··· EXTRACTED INFORMATION ···
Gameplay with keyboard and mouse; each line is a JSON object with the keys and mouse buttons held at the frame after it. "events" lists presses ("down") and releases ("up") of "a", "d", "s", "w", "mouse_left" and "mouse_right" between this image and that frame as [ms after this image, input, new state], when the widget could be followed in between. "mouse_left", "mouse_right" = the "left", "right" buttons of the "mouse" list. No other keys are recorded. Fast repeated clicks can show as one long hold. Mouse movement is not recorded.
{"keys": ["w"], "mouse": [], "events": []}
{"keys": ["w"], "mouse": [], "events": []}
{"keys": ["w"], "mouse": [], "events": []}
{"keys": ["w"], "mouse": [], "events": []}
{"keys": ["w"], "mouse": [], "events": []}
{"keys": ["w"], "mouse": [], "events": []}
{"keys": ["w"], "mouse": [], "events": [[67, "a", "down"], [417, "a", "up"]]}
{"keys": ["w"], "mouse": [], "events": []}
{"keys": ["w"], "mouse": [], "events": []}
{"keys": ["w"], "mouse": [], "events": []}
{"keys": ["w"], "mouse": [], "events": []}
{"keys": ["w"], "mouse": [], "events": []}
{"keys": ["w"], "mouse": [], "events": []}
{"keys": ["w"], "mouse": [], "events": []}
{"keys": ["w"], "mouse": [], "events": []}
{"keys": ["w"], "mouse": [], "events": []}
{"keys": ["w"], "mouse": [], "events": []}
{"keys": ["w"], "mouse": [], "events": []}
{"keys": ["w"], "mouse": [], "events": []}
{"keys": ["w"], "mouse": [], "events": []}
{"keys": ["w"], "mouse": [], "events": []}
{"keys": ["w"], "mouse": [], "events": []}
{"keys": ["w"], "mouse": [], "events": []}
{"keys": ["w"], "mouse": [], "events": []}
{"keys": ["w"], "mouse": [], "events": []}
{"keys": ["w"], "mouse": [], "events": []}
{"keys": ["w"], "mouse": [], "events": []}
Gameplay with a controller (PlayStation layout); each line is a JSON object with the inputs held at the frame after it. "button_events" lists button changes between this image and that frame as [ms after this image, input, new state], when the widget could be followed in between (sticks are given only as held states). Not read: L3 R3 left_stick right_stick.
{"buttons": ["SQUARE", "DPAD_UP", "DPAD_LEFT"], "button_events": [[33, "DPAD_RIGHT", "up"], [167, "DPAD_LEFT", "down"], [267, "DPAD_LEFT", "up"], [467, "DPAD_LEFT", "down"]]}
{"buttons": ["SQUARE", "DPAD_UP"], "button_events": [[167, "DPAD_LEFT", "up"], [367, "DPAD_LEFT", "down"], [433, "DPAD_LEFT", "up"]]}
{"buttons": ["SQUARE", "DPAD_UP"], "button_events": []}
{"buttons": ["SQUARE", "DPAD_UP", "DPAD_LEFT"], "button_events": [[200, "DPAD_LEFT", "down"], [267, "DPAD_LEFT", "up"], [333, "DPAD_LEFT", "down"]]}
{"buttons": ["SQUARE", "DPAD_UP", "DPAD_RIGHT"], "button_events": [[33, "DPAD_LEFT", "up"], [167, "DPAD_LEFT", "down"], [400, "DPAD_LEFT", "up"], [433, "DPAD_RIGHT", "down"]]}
···
Copy out the material in its entirety. Keep it exact.

## EXERCISE RESULT:
Gameplay with keyboard and mouse; each line is a JSON object with the keys and mouse buttons held at the frame after it. "events" lists presses ("down") and releases ("up") of "a", "d", "s", "w", "mouse_left" and "mouse_right" between this image and that frame as [ms after this image, input, new state], when the widget could be followed in between. "mouse_left", "mouse_right" = the "left", "right" buttons of the "mouse" list. No other keys are recorded. Fast repeated clicks can show as one long hold. Mouse movement is not recorded.
{"keys": ["w"], "mouse": [], "events": []}
{"keys": ["w"], "mouse": [], "events": []}
{"keys": ["w"], "mouse": [], "events": []}
{"keys": ["w"], "mouse": [], "events": []}
{"keys": ["w"], "mouse": [], "events": []}
{"keys": ["w"], "mouse": [], "events": []}
{"keys": ["w"], "mouse": [], "events": [[67, "a", "down"], [417, "a", "up"]]}
{"keys": ["w"], "mouse": [], "events": []}
{"keys": ["w"], "mouse": [], "events": []}
{"keys": ["w"], "mouse": [], "events": []}
{"keys": ["w"], "mouse": [], "events": []}
{"keys": ["w"], "mouse": [], "events": []}
{"keys": ["w"], "mouse": [], "events": []}
{"keys": ["w"], "mouse": [], "events": []}
{"keys": ["w"], "mouse": [], "events": []}
{"keys": ["w"], "mouse": [], "events": []}
{"keys": ["w"], "mouse": [], "events": []}
{"keys": ["w"], "mouse": [], "events": []}
{"keys": ["w"], "mouse": [], "events": []}
{"keys": ["w"], "mouse": [], "events": []}
{"keys": ["w"], "mouse": [], "events": []}
{"keys": ["w"], "mouse": [], "events": []}
{"keys": ["w"], "mouse": [], "events": []}
{"keys": ["w"], "mouse": [], "events": []}
{"keys": ["w"], "mouse": [], "events": []}
{"keys": ["w"], "mouse": [], "events": []}
{"keys": ["w"], "mouse": [], "events": []}
Gameplay with a controller (PlayStation layout); each line is a JSON object with the inputs held at the frame after it. "button_events" lists button changes between this image and that frame as [ms after this image, input, new state], when the widget could be followed in between (sticks are given only as held states). Not read: L3 R3 left_stick right_stick.
{"buttons": ["SQUARE", "DPAD_UP", "DPAD_LEFT"], "button_events": [[33, "DPAD_RIGHT", "up"], [167, "DPAD_LEFT", "down"], [267, "DPAD_LEFT", "up"], [467, "DPAD_LEFT", "down"]]}
{"buttons": ["SQUARE", "DPAD_UP"], "button_events": [[167, "DPAD_LEFT", "up"], [367, "DPAD_LEFT", "down"], [433, "DPAD_LEFT", "up"]]}
{"buttons": ["SQUARE", "DPAD_UP"], "button_events": []}
{"buttons": ["SQUARE", "DPAD_UP", "DPAD_LEFT"], "button_events": [[200, "DPAD_LEFT", "down"], [267, "DPAD_LEFT", "up"], [333, "DPAD_LEFT", "down"]]}
{"buttons": ["SQUARE", "DPAD_UP", "DPAD_RIGHT"], "button_events": [[33, "DPAD_LEFT", "up"], [167, "DPAD_LEFT", "down"], [400, "DPAD_LEFT", "up"], [433, "DPAD_RIGHT", "down"]]}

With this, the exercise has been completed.